Overall, Republicans' thriving rate has dropped 9.7 points since October 2020, the last month before the U.S. presidential election that saw incumbent Donald Trump lose to then-candidate Joe Biden. Democrats remain up 10.9 points, while independents now are essentially unchanged.

Life Evaluation Trended by Political Identity
% Thriving
Oct. 2020 Jun. 2021 Dec. 2021 Feb. 2022 Change Oct. 2020 to Jun. 2021 Change Jun. 2021 to Feb. 2022 Change Oct. 2020 to Feb. 2022
% % % % pct. pts. pct. pts. pct. pts.
Democrat 42.4 58.1 55.3 53.3 15.7* -4.8* 10.9*
Independent 48.7 55.8 52.0 47.0 7.1* -8.8* -1.7
Republican 69.9 64.7 58.1 60.2 -5.2* -4.5 -9.7*
* = Statistically significant change (p<.05). Field periods: Oct. 19-Nov 1, 2020 (n=2,963), June 14-20, 2021 (n=4,820); Nov 29-Dec 5, 2021 (n=4,034); Feb 15-23, 2022 (n=2,849)
Gallup Panel

Daily Stress and Worry Hit Highest Point Since December 2020

In addition to general life ratings, Gallup tracks whether Americans have recently experienced specific emotions in their daily life, including stress and worry.

The percentage of people who reported experiencing stress and worry "a lot of the day yesterday" showed unprecedented increases in the first half of March 2020, at the start of the pandemic, with stress rising 14 percentage points to 60% and worry rising 20 points to 58%. These spikes were about four times greater than what was measured throughout 2008 due to the Great Recession.

Americans' reports of experiencing stress and worry fell to prepandemic levels by April 2021. After easing further to 43% in July 2021, daily stress has edged up to 47% of adults but remains in line with prepandemic levels, as does daily worry at 40%.

Worry-Stress

Line graph.
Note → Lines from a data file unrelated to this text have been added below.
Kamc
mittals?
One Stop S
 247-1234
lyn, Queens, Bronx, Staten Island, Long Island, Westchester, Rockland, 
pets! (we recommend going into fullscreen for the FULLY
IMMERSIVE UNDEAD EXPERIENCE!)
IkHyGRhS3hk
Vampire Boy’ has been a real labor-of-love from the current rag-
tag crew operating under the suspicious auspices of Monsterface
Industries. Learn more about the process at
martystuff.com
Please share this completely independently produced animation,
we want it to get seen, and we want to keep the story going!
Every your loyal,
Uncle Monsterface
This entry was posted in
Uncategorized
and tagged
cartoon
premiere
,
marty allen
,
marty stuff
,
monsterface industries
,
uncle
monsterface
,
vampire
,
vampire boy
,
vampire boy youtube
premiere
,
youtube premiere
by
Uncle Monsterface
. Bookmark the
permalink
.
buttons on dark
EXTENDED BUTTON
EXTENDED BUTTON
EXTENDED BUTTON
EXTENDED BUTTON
The percentages of Americans who experienced worry or stress a lot of the previous day. Forty-seven percent of Americans experienced stress a lot of the previous day. And, 40% of those in the U.S. experienced worry a lot of the previous day.

Implications

Since reaching a record high in June 2021, the percentage of Americans classified as thriving has declined six points, alongside the worsening of several other key indicators of wellbeing. One major driver of the tumultuous movement of the trend line over the last two years is COVID-19, which has now entered its third year in the U.S. The deadly spread of the delta variant in August and September, followed by a winter surge brought on by the sharp rise of the omicron variant, has likely played a substantial role in the downturn. The arrival of the initial SARS-CoV-2 coronavirus in the U.S. in 2020 -- and the ensuing economic shutdown -- resulted in an unprecedented decline of nearly 10 percentage points in the thriving rate that spring. That makes the coronavirus's revival in the summer of 2021 and winter of 2021-2022 a probable factor in the drop. The absence of a decline of similar magnitude to what was found in the spring of 2020 could reflect a public that is less weary of COVID-19, coupled with looser restrictions in broader economic activity than those initially implemented.
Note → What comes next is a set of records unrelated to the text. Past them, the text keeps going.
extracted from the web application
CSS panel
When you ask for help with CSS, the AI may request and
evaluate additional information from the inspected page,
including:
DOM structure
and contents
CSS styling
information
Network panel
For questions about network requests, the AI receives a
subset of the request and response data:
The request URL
Despite the absence of wide-ranging economic shutdowns, economic factors are still playing a role in the eroding thriving percentages. The U.S. Bureau of Labor Statistics recently released its Consumer Price Index for February, showing a 7.9% increase in inflation across all goods -- a 40-year high -- and a 25.6% increase in energy costs in the last 12 months. Gallup's Economic Confidence Index indicates Americans remain much more pessimistic than optimistic about the economy.

The Russian invasion of Ukraine is unlikely to have played a major role in depressed life evaluation, as the field period for this study immediately predated it. The ongoing humanitarian catastrophe in Ukraine, and significant media coverage associated with it, may well foretell further worsening of Americans' wellbeing deeper into the spring, particularly for daily experiences of worry and stress.
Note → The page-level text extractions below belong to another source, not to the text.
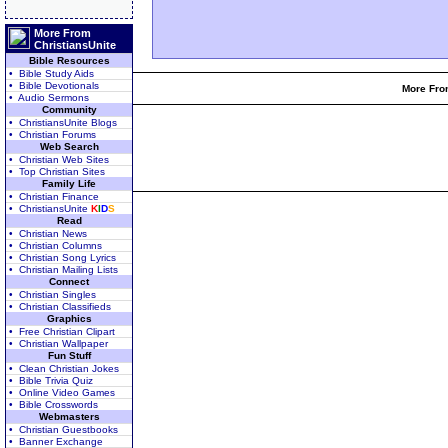
More From
ChristiansUnite
Bible Resources
• Bible Study Aids
• Bible Devotionals
More From
• Audio Sermons
Community
• ChristiansUnite Blogs
• Christian Forums
Web Search
• Christian Web Sites
• Top Christian Sites
Family Life
• Christian Finance
• ChristiansUnite
K
I
D
S
Read
• Christian News
• Christian Columns
• Christian Song Lyrics
• Christian Mailing Lists
Connect
• Christian Singles
• Christian Classifieds
Graphics
• Free Christian Clipart
• Christian Wallpaper
Fun Stuff
• Clean Christian Jokes
• Bible Trivia Quiz
• Online Video Games
• Bible Crosswords
Webmasters
• Christian Guestbooks
• Banner Exchange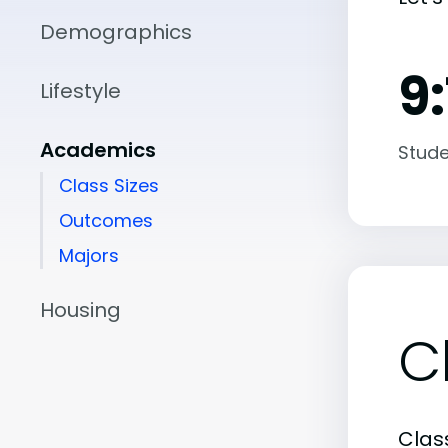
Demographics
9:
Lifestyle
Academics
Stude
Class Sizes
Outcomes
Majors
Housing
C
Class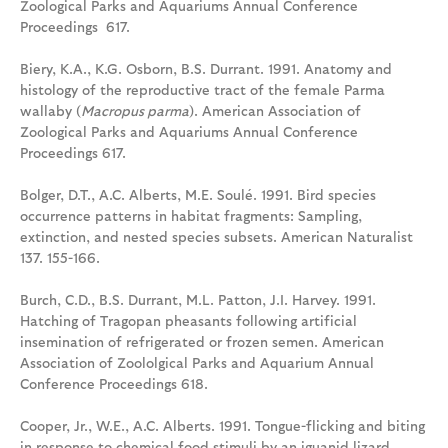
Zoological Parks and Aquariums Annual Conference
Proceedings 617.
Biery, K.A., K.G. Osborn, B.S. Durrant. 1991. Anatomy and
histology of the reproductive tract of the female Parma
wallaby (
Macropus parma
). American Association of
Zoological Parks and Aquariums Annual Conference
Proceedings 617.
Bolger, D.T., A.C. Alberts, M.E. Soulé. 1991. Bird species
occurrence patterns in habitat fragments: Sampling,
extinction, and nested species subsets. American Naturalist
137. 155-166.
Burch, C.D., B.S. Durrant, M.L. Patton, J.I. Harvey. 1991.
Hatching of Tragopan pheasants following artificial
insemination of refrigerated or frozen semen. American
Association of Zoololgical Parks and Aquarium Annual
Conference Proceedings 618.
Cooper, Jr., W.E., A.C. Alberts. 1991. Tongue-flicking and biting
in response to chemical food stimuli by an iguanid lizard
Politically, the drop in the thriving percentage overall, particularly among independents, is potentially bad news for Democrats in the November congressional and gubernatorial elections. Prior research involving data from 599 U.S. counties showed a strong link between low or stagnant life ratings and shifts from Democratic support in 2012 to Republican support in 2016 in the two U.S. presidential elections.